Close timing also affects year-over-year comparisons. If the acquired company had a different close calendar before acquisition, historical trend lines will not align with the platform's. You will see a 'drop' in performance that is actually a calendar mismatch.
The fix is to align close timing as early as possible. If full alignment is not practical, document the difference and build calendar-adjustment logic into your reporting pipeline. Do not let the dashboard hide the mismatch. I have seen operating partners spend hours in board meetings explaining variances that were purely calendar artifacts.
When to build the dashboard (hint: not first)
I know the pressure. Leadership wants visibility. Investors want roll-ups. The operating partner wants to show progress. But building the dashboard before aligning definitions creates false confidence. You will spend six months explaining variances that are not real problems — they are definition mismatches.
The right sequence is: align definitions, validate data quality, build a prototype report with one metric, test it with both operations teams, fix the mismatches, and only then build the full dashboard. This takes longer upfront. It saves months of confusion downstream.
If someone demands a dashboard in Week 1, build a simple operational health view: revenue trend, job count, technician count, and customer count. Label every metric with its definition and its data source. Make the limitations visible. Honest reporting with caveats is more valuable than integrated reporting with hidden assumptions. The board will respect the honesty more than they will respect a pretty chart they later discover is wrong.
What good reporting integration looks like in practice
Good reporting integration is invisible. The platform leadership opens their dashboard and sees reliable numbers without knowing which system they came from. The acquired company's operations manager pulls their branch reports and sees the same numbers the platform sees. No one is running manual reconciliations. No one is debating which number is right.
This happens when definitions are aligned, data quality is validated, and the integration layer handles exceptions without hiding them. It does not happen because someone bought a better BI tool. It happens because someone did the hard, tedious work of making two companies speak the same operational language.
Common reporting integration myths
There are a few myths that lead platforms astray when integrating reporting after acquisition.
- Myth: A BI tool will fix our reporting problems.

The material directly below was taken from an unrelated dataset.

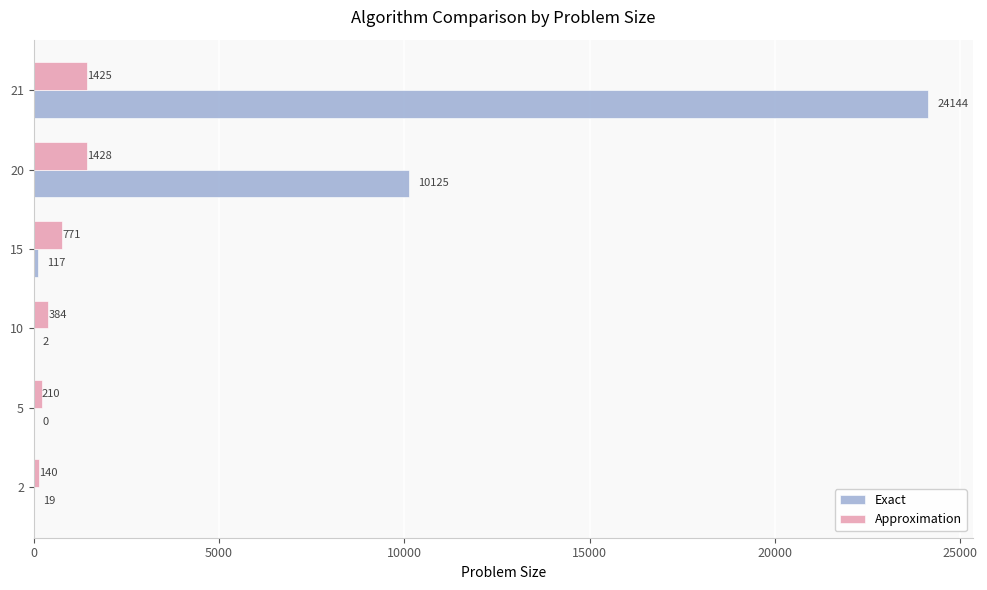

How many data points does each series have?

6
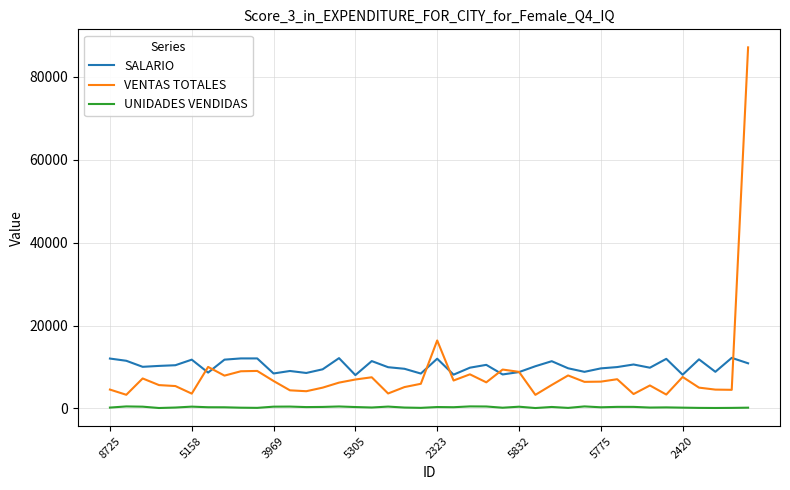

True or false: SALARIO and UNIDADES VENDIDAS intersect in this chart.

False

A BI tool cannot create consistency where none exists. It visualizes data faster. It does not make the data correct.
- Myth: If the numbers look close enough, the definitions are aligned. 'Close enough' is dangerous in PE reporting. Small definition differences compound over time and create large variances.

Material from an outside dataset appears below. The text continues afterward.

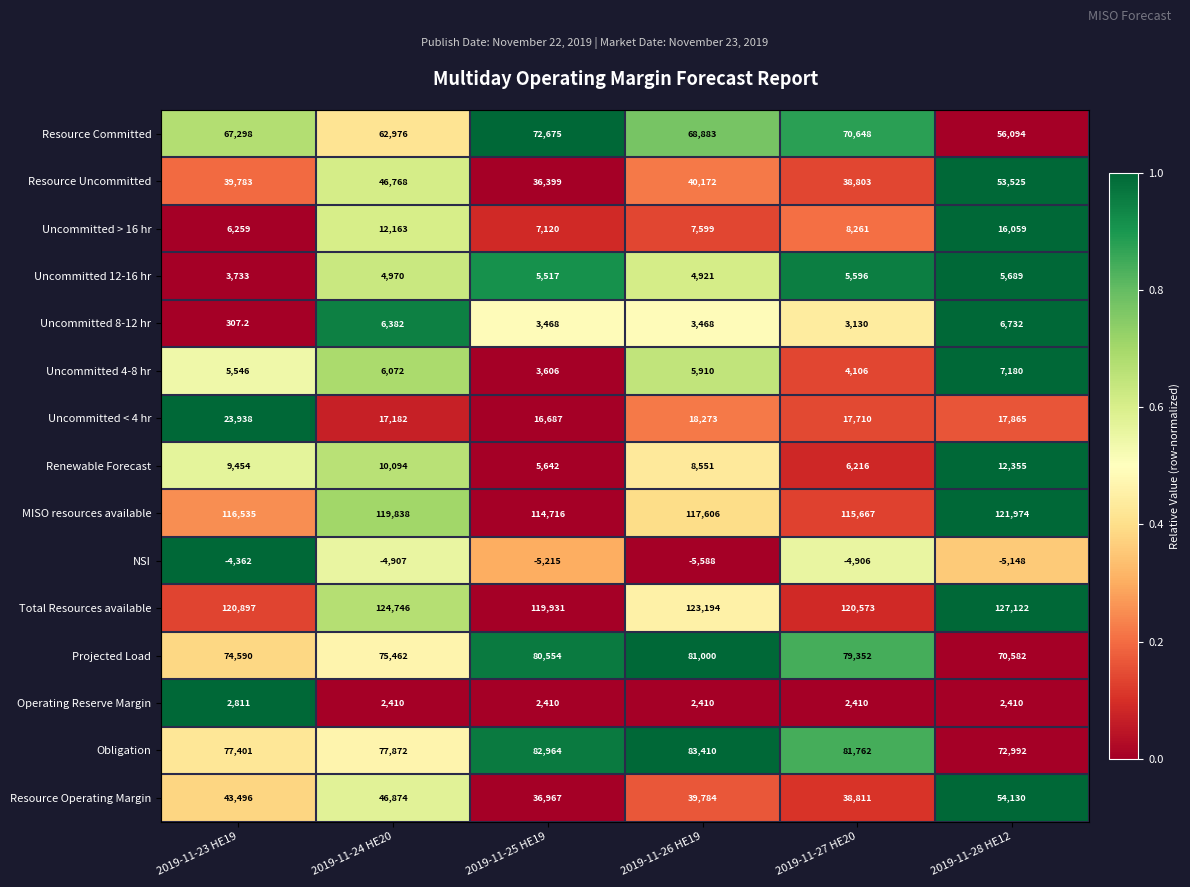

Where is Resource Uncommitted nearest to the value 44962?

2019-11-24 HE20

- Myth: The acquired company's team can clean their data after we build the dashboard. Data cleanup must happen before dashboard build. Building on dirty data institutionalizes the errors.
- Myth: Real-time dashboards are always better. Real-time reporting on inconsistent data is real-time confusion. Batch reporting with clean data beats real-time reporting with dirty data.
If the problem is recurring, treat it as a systems problem before adding more manual process around it.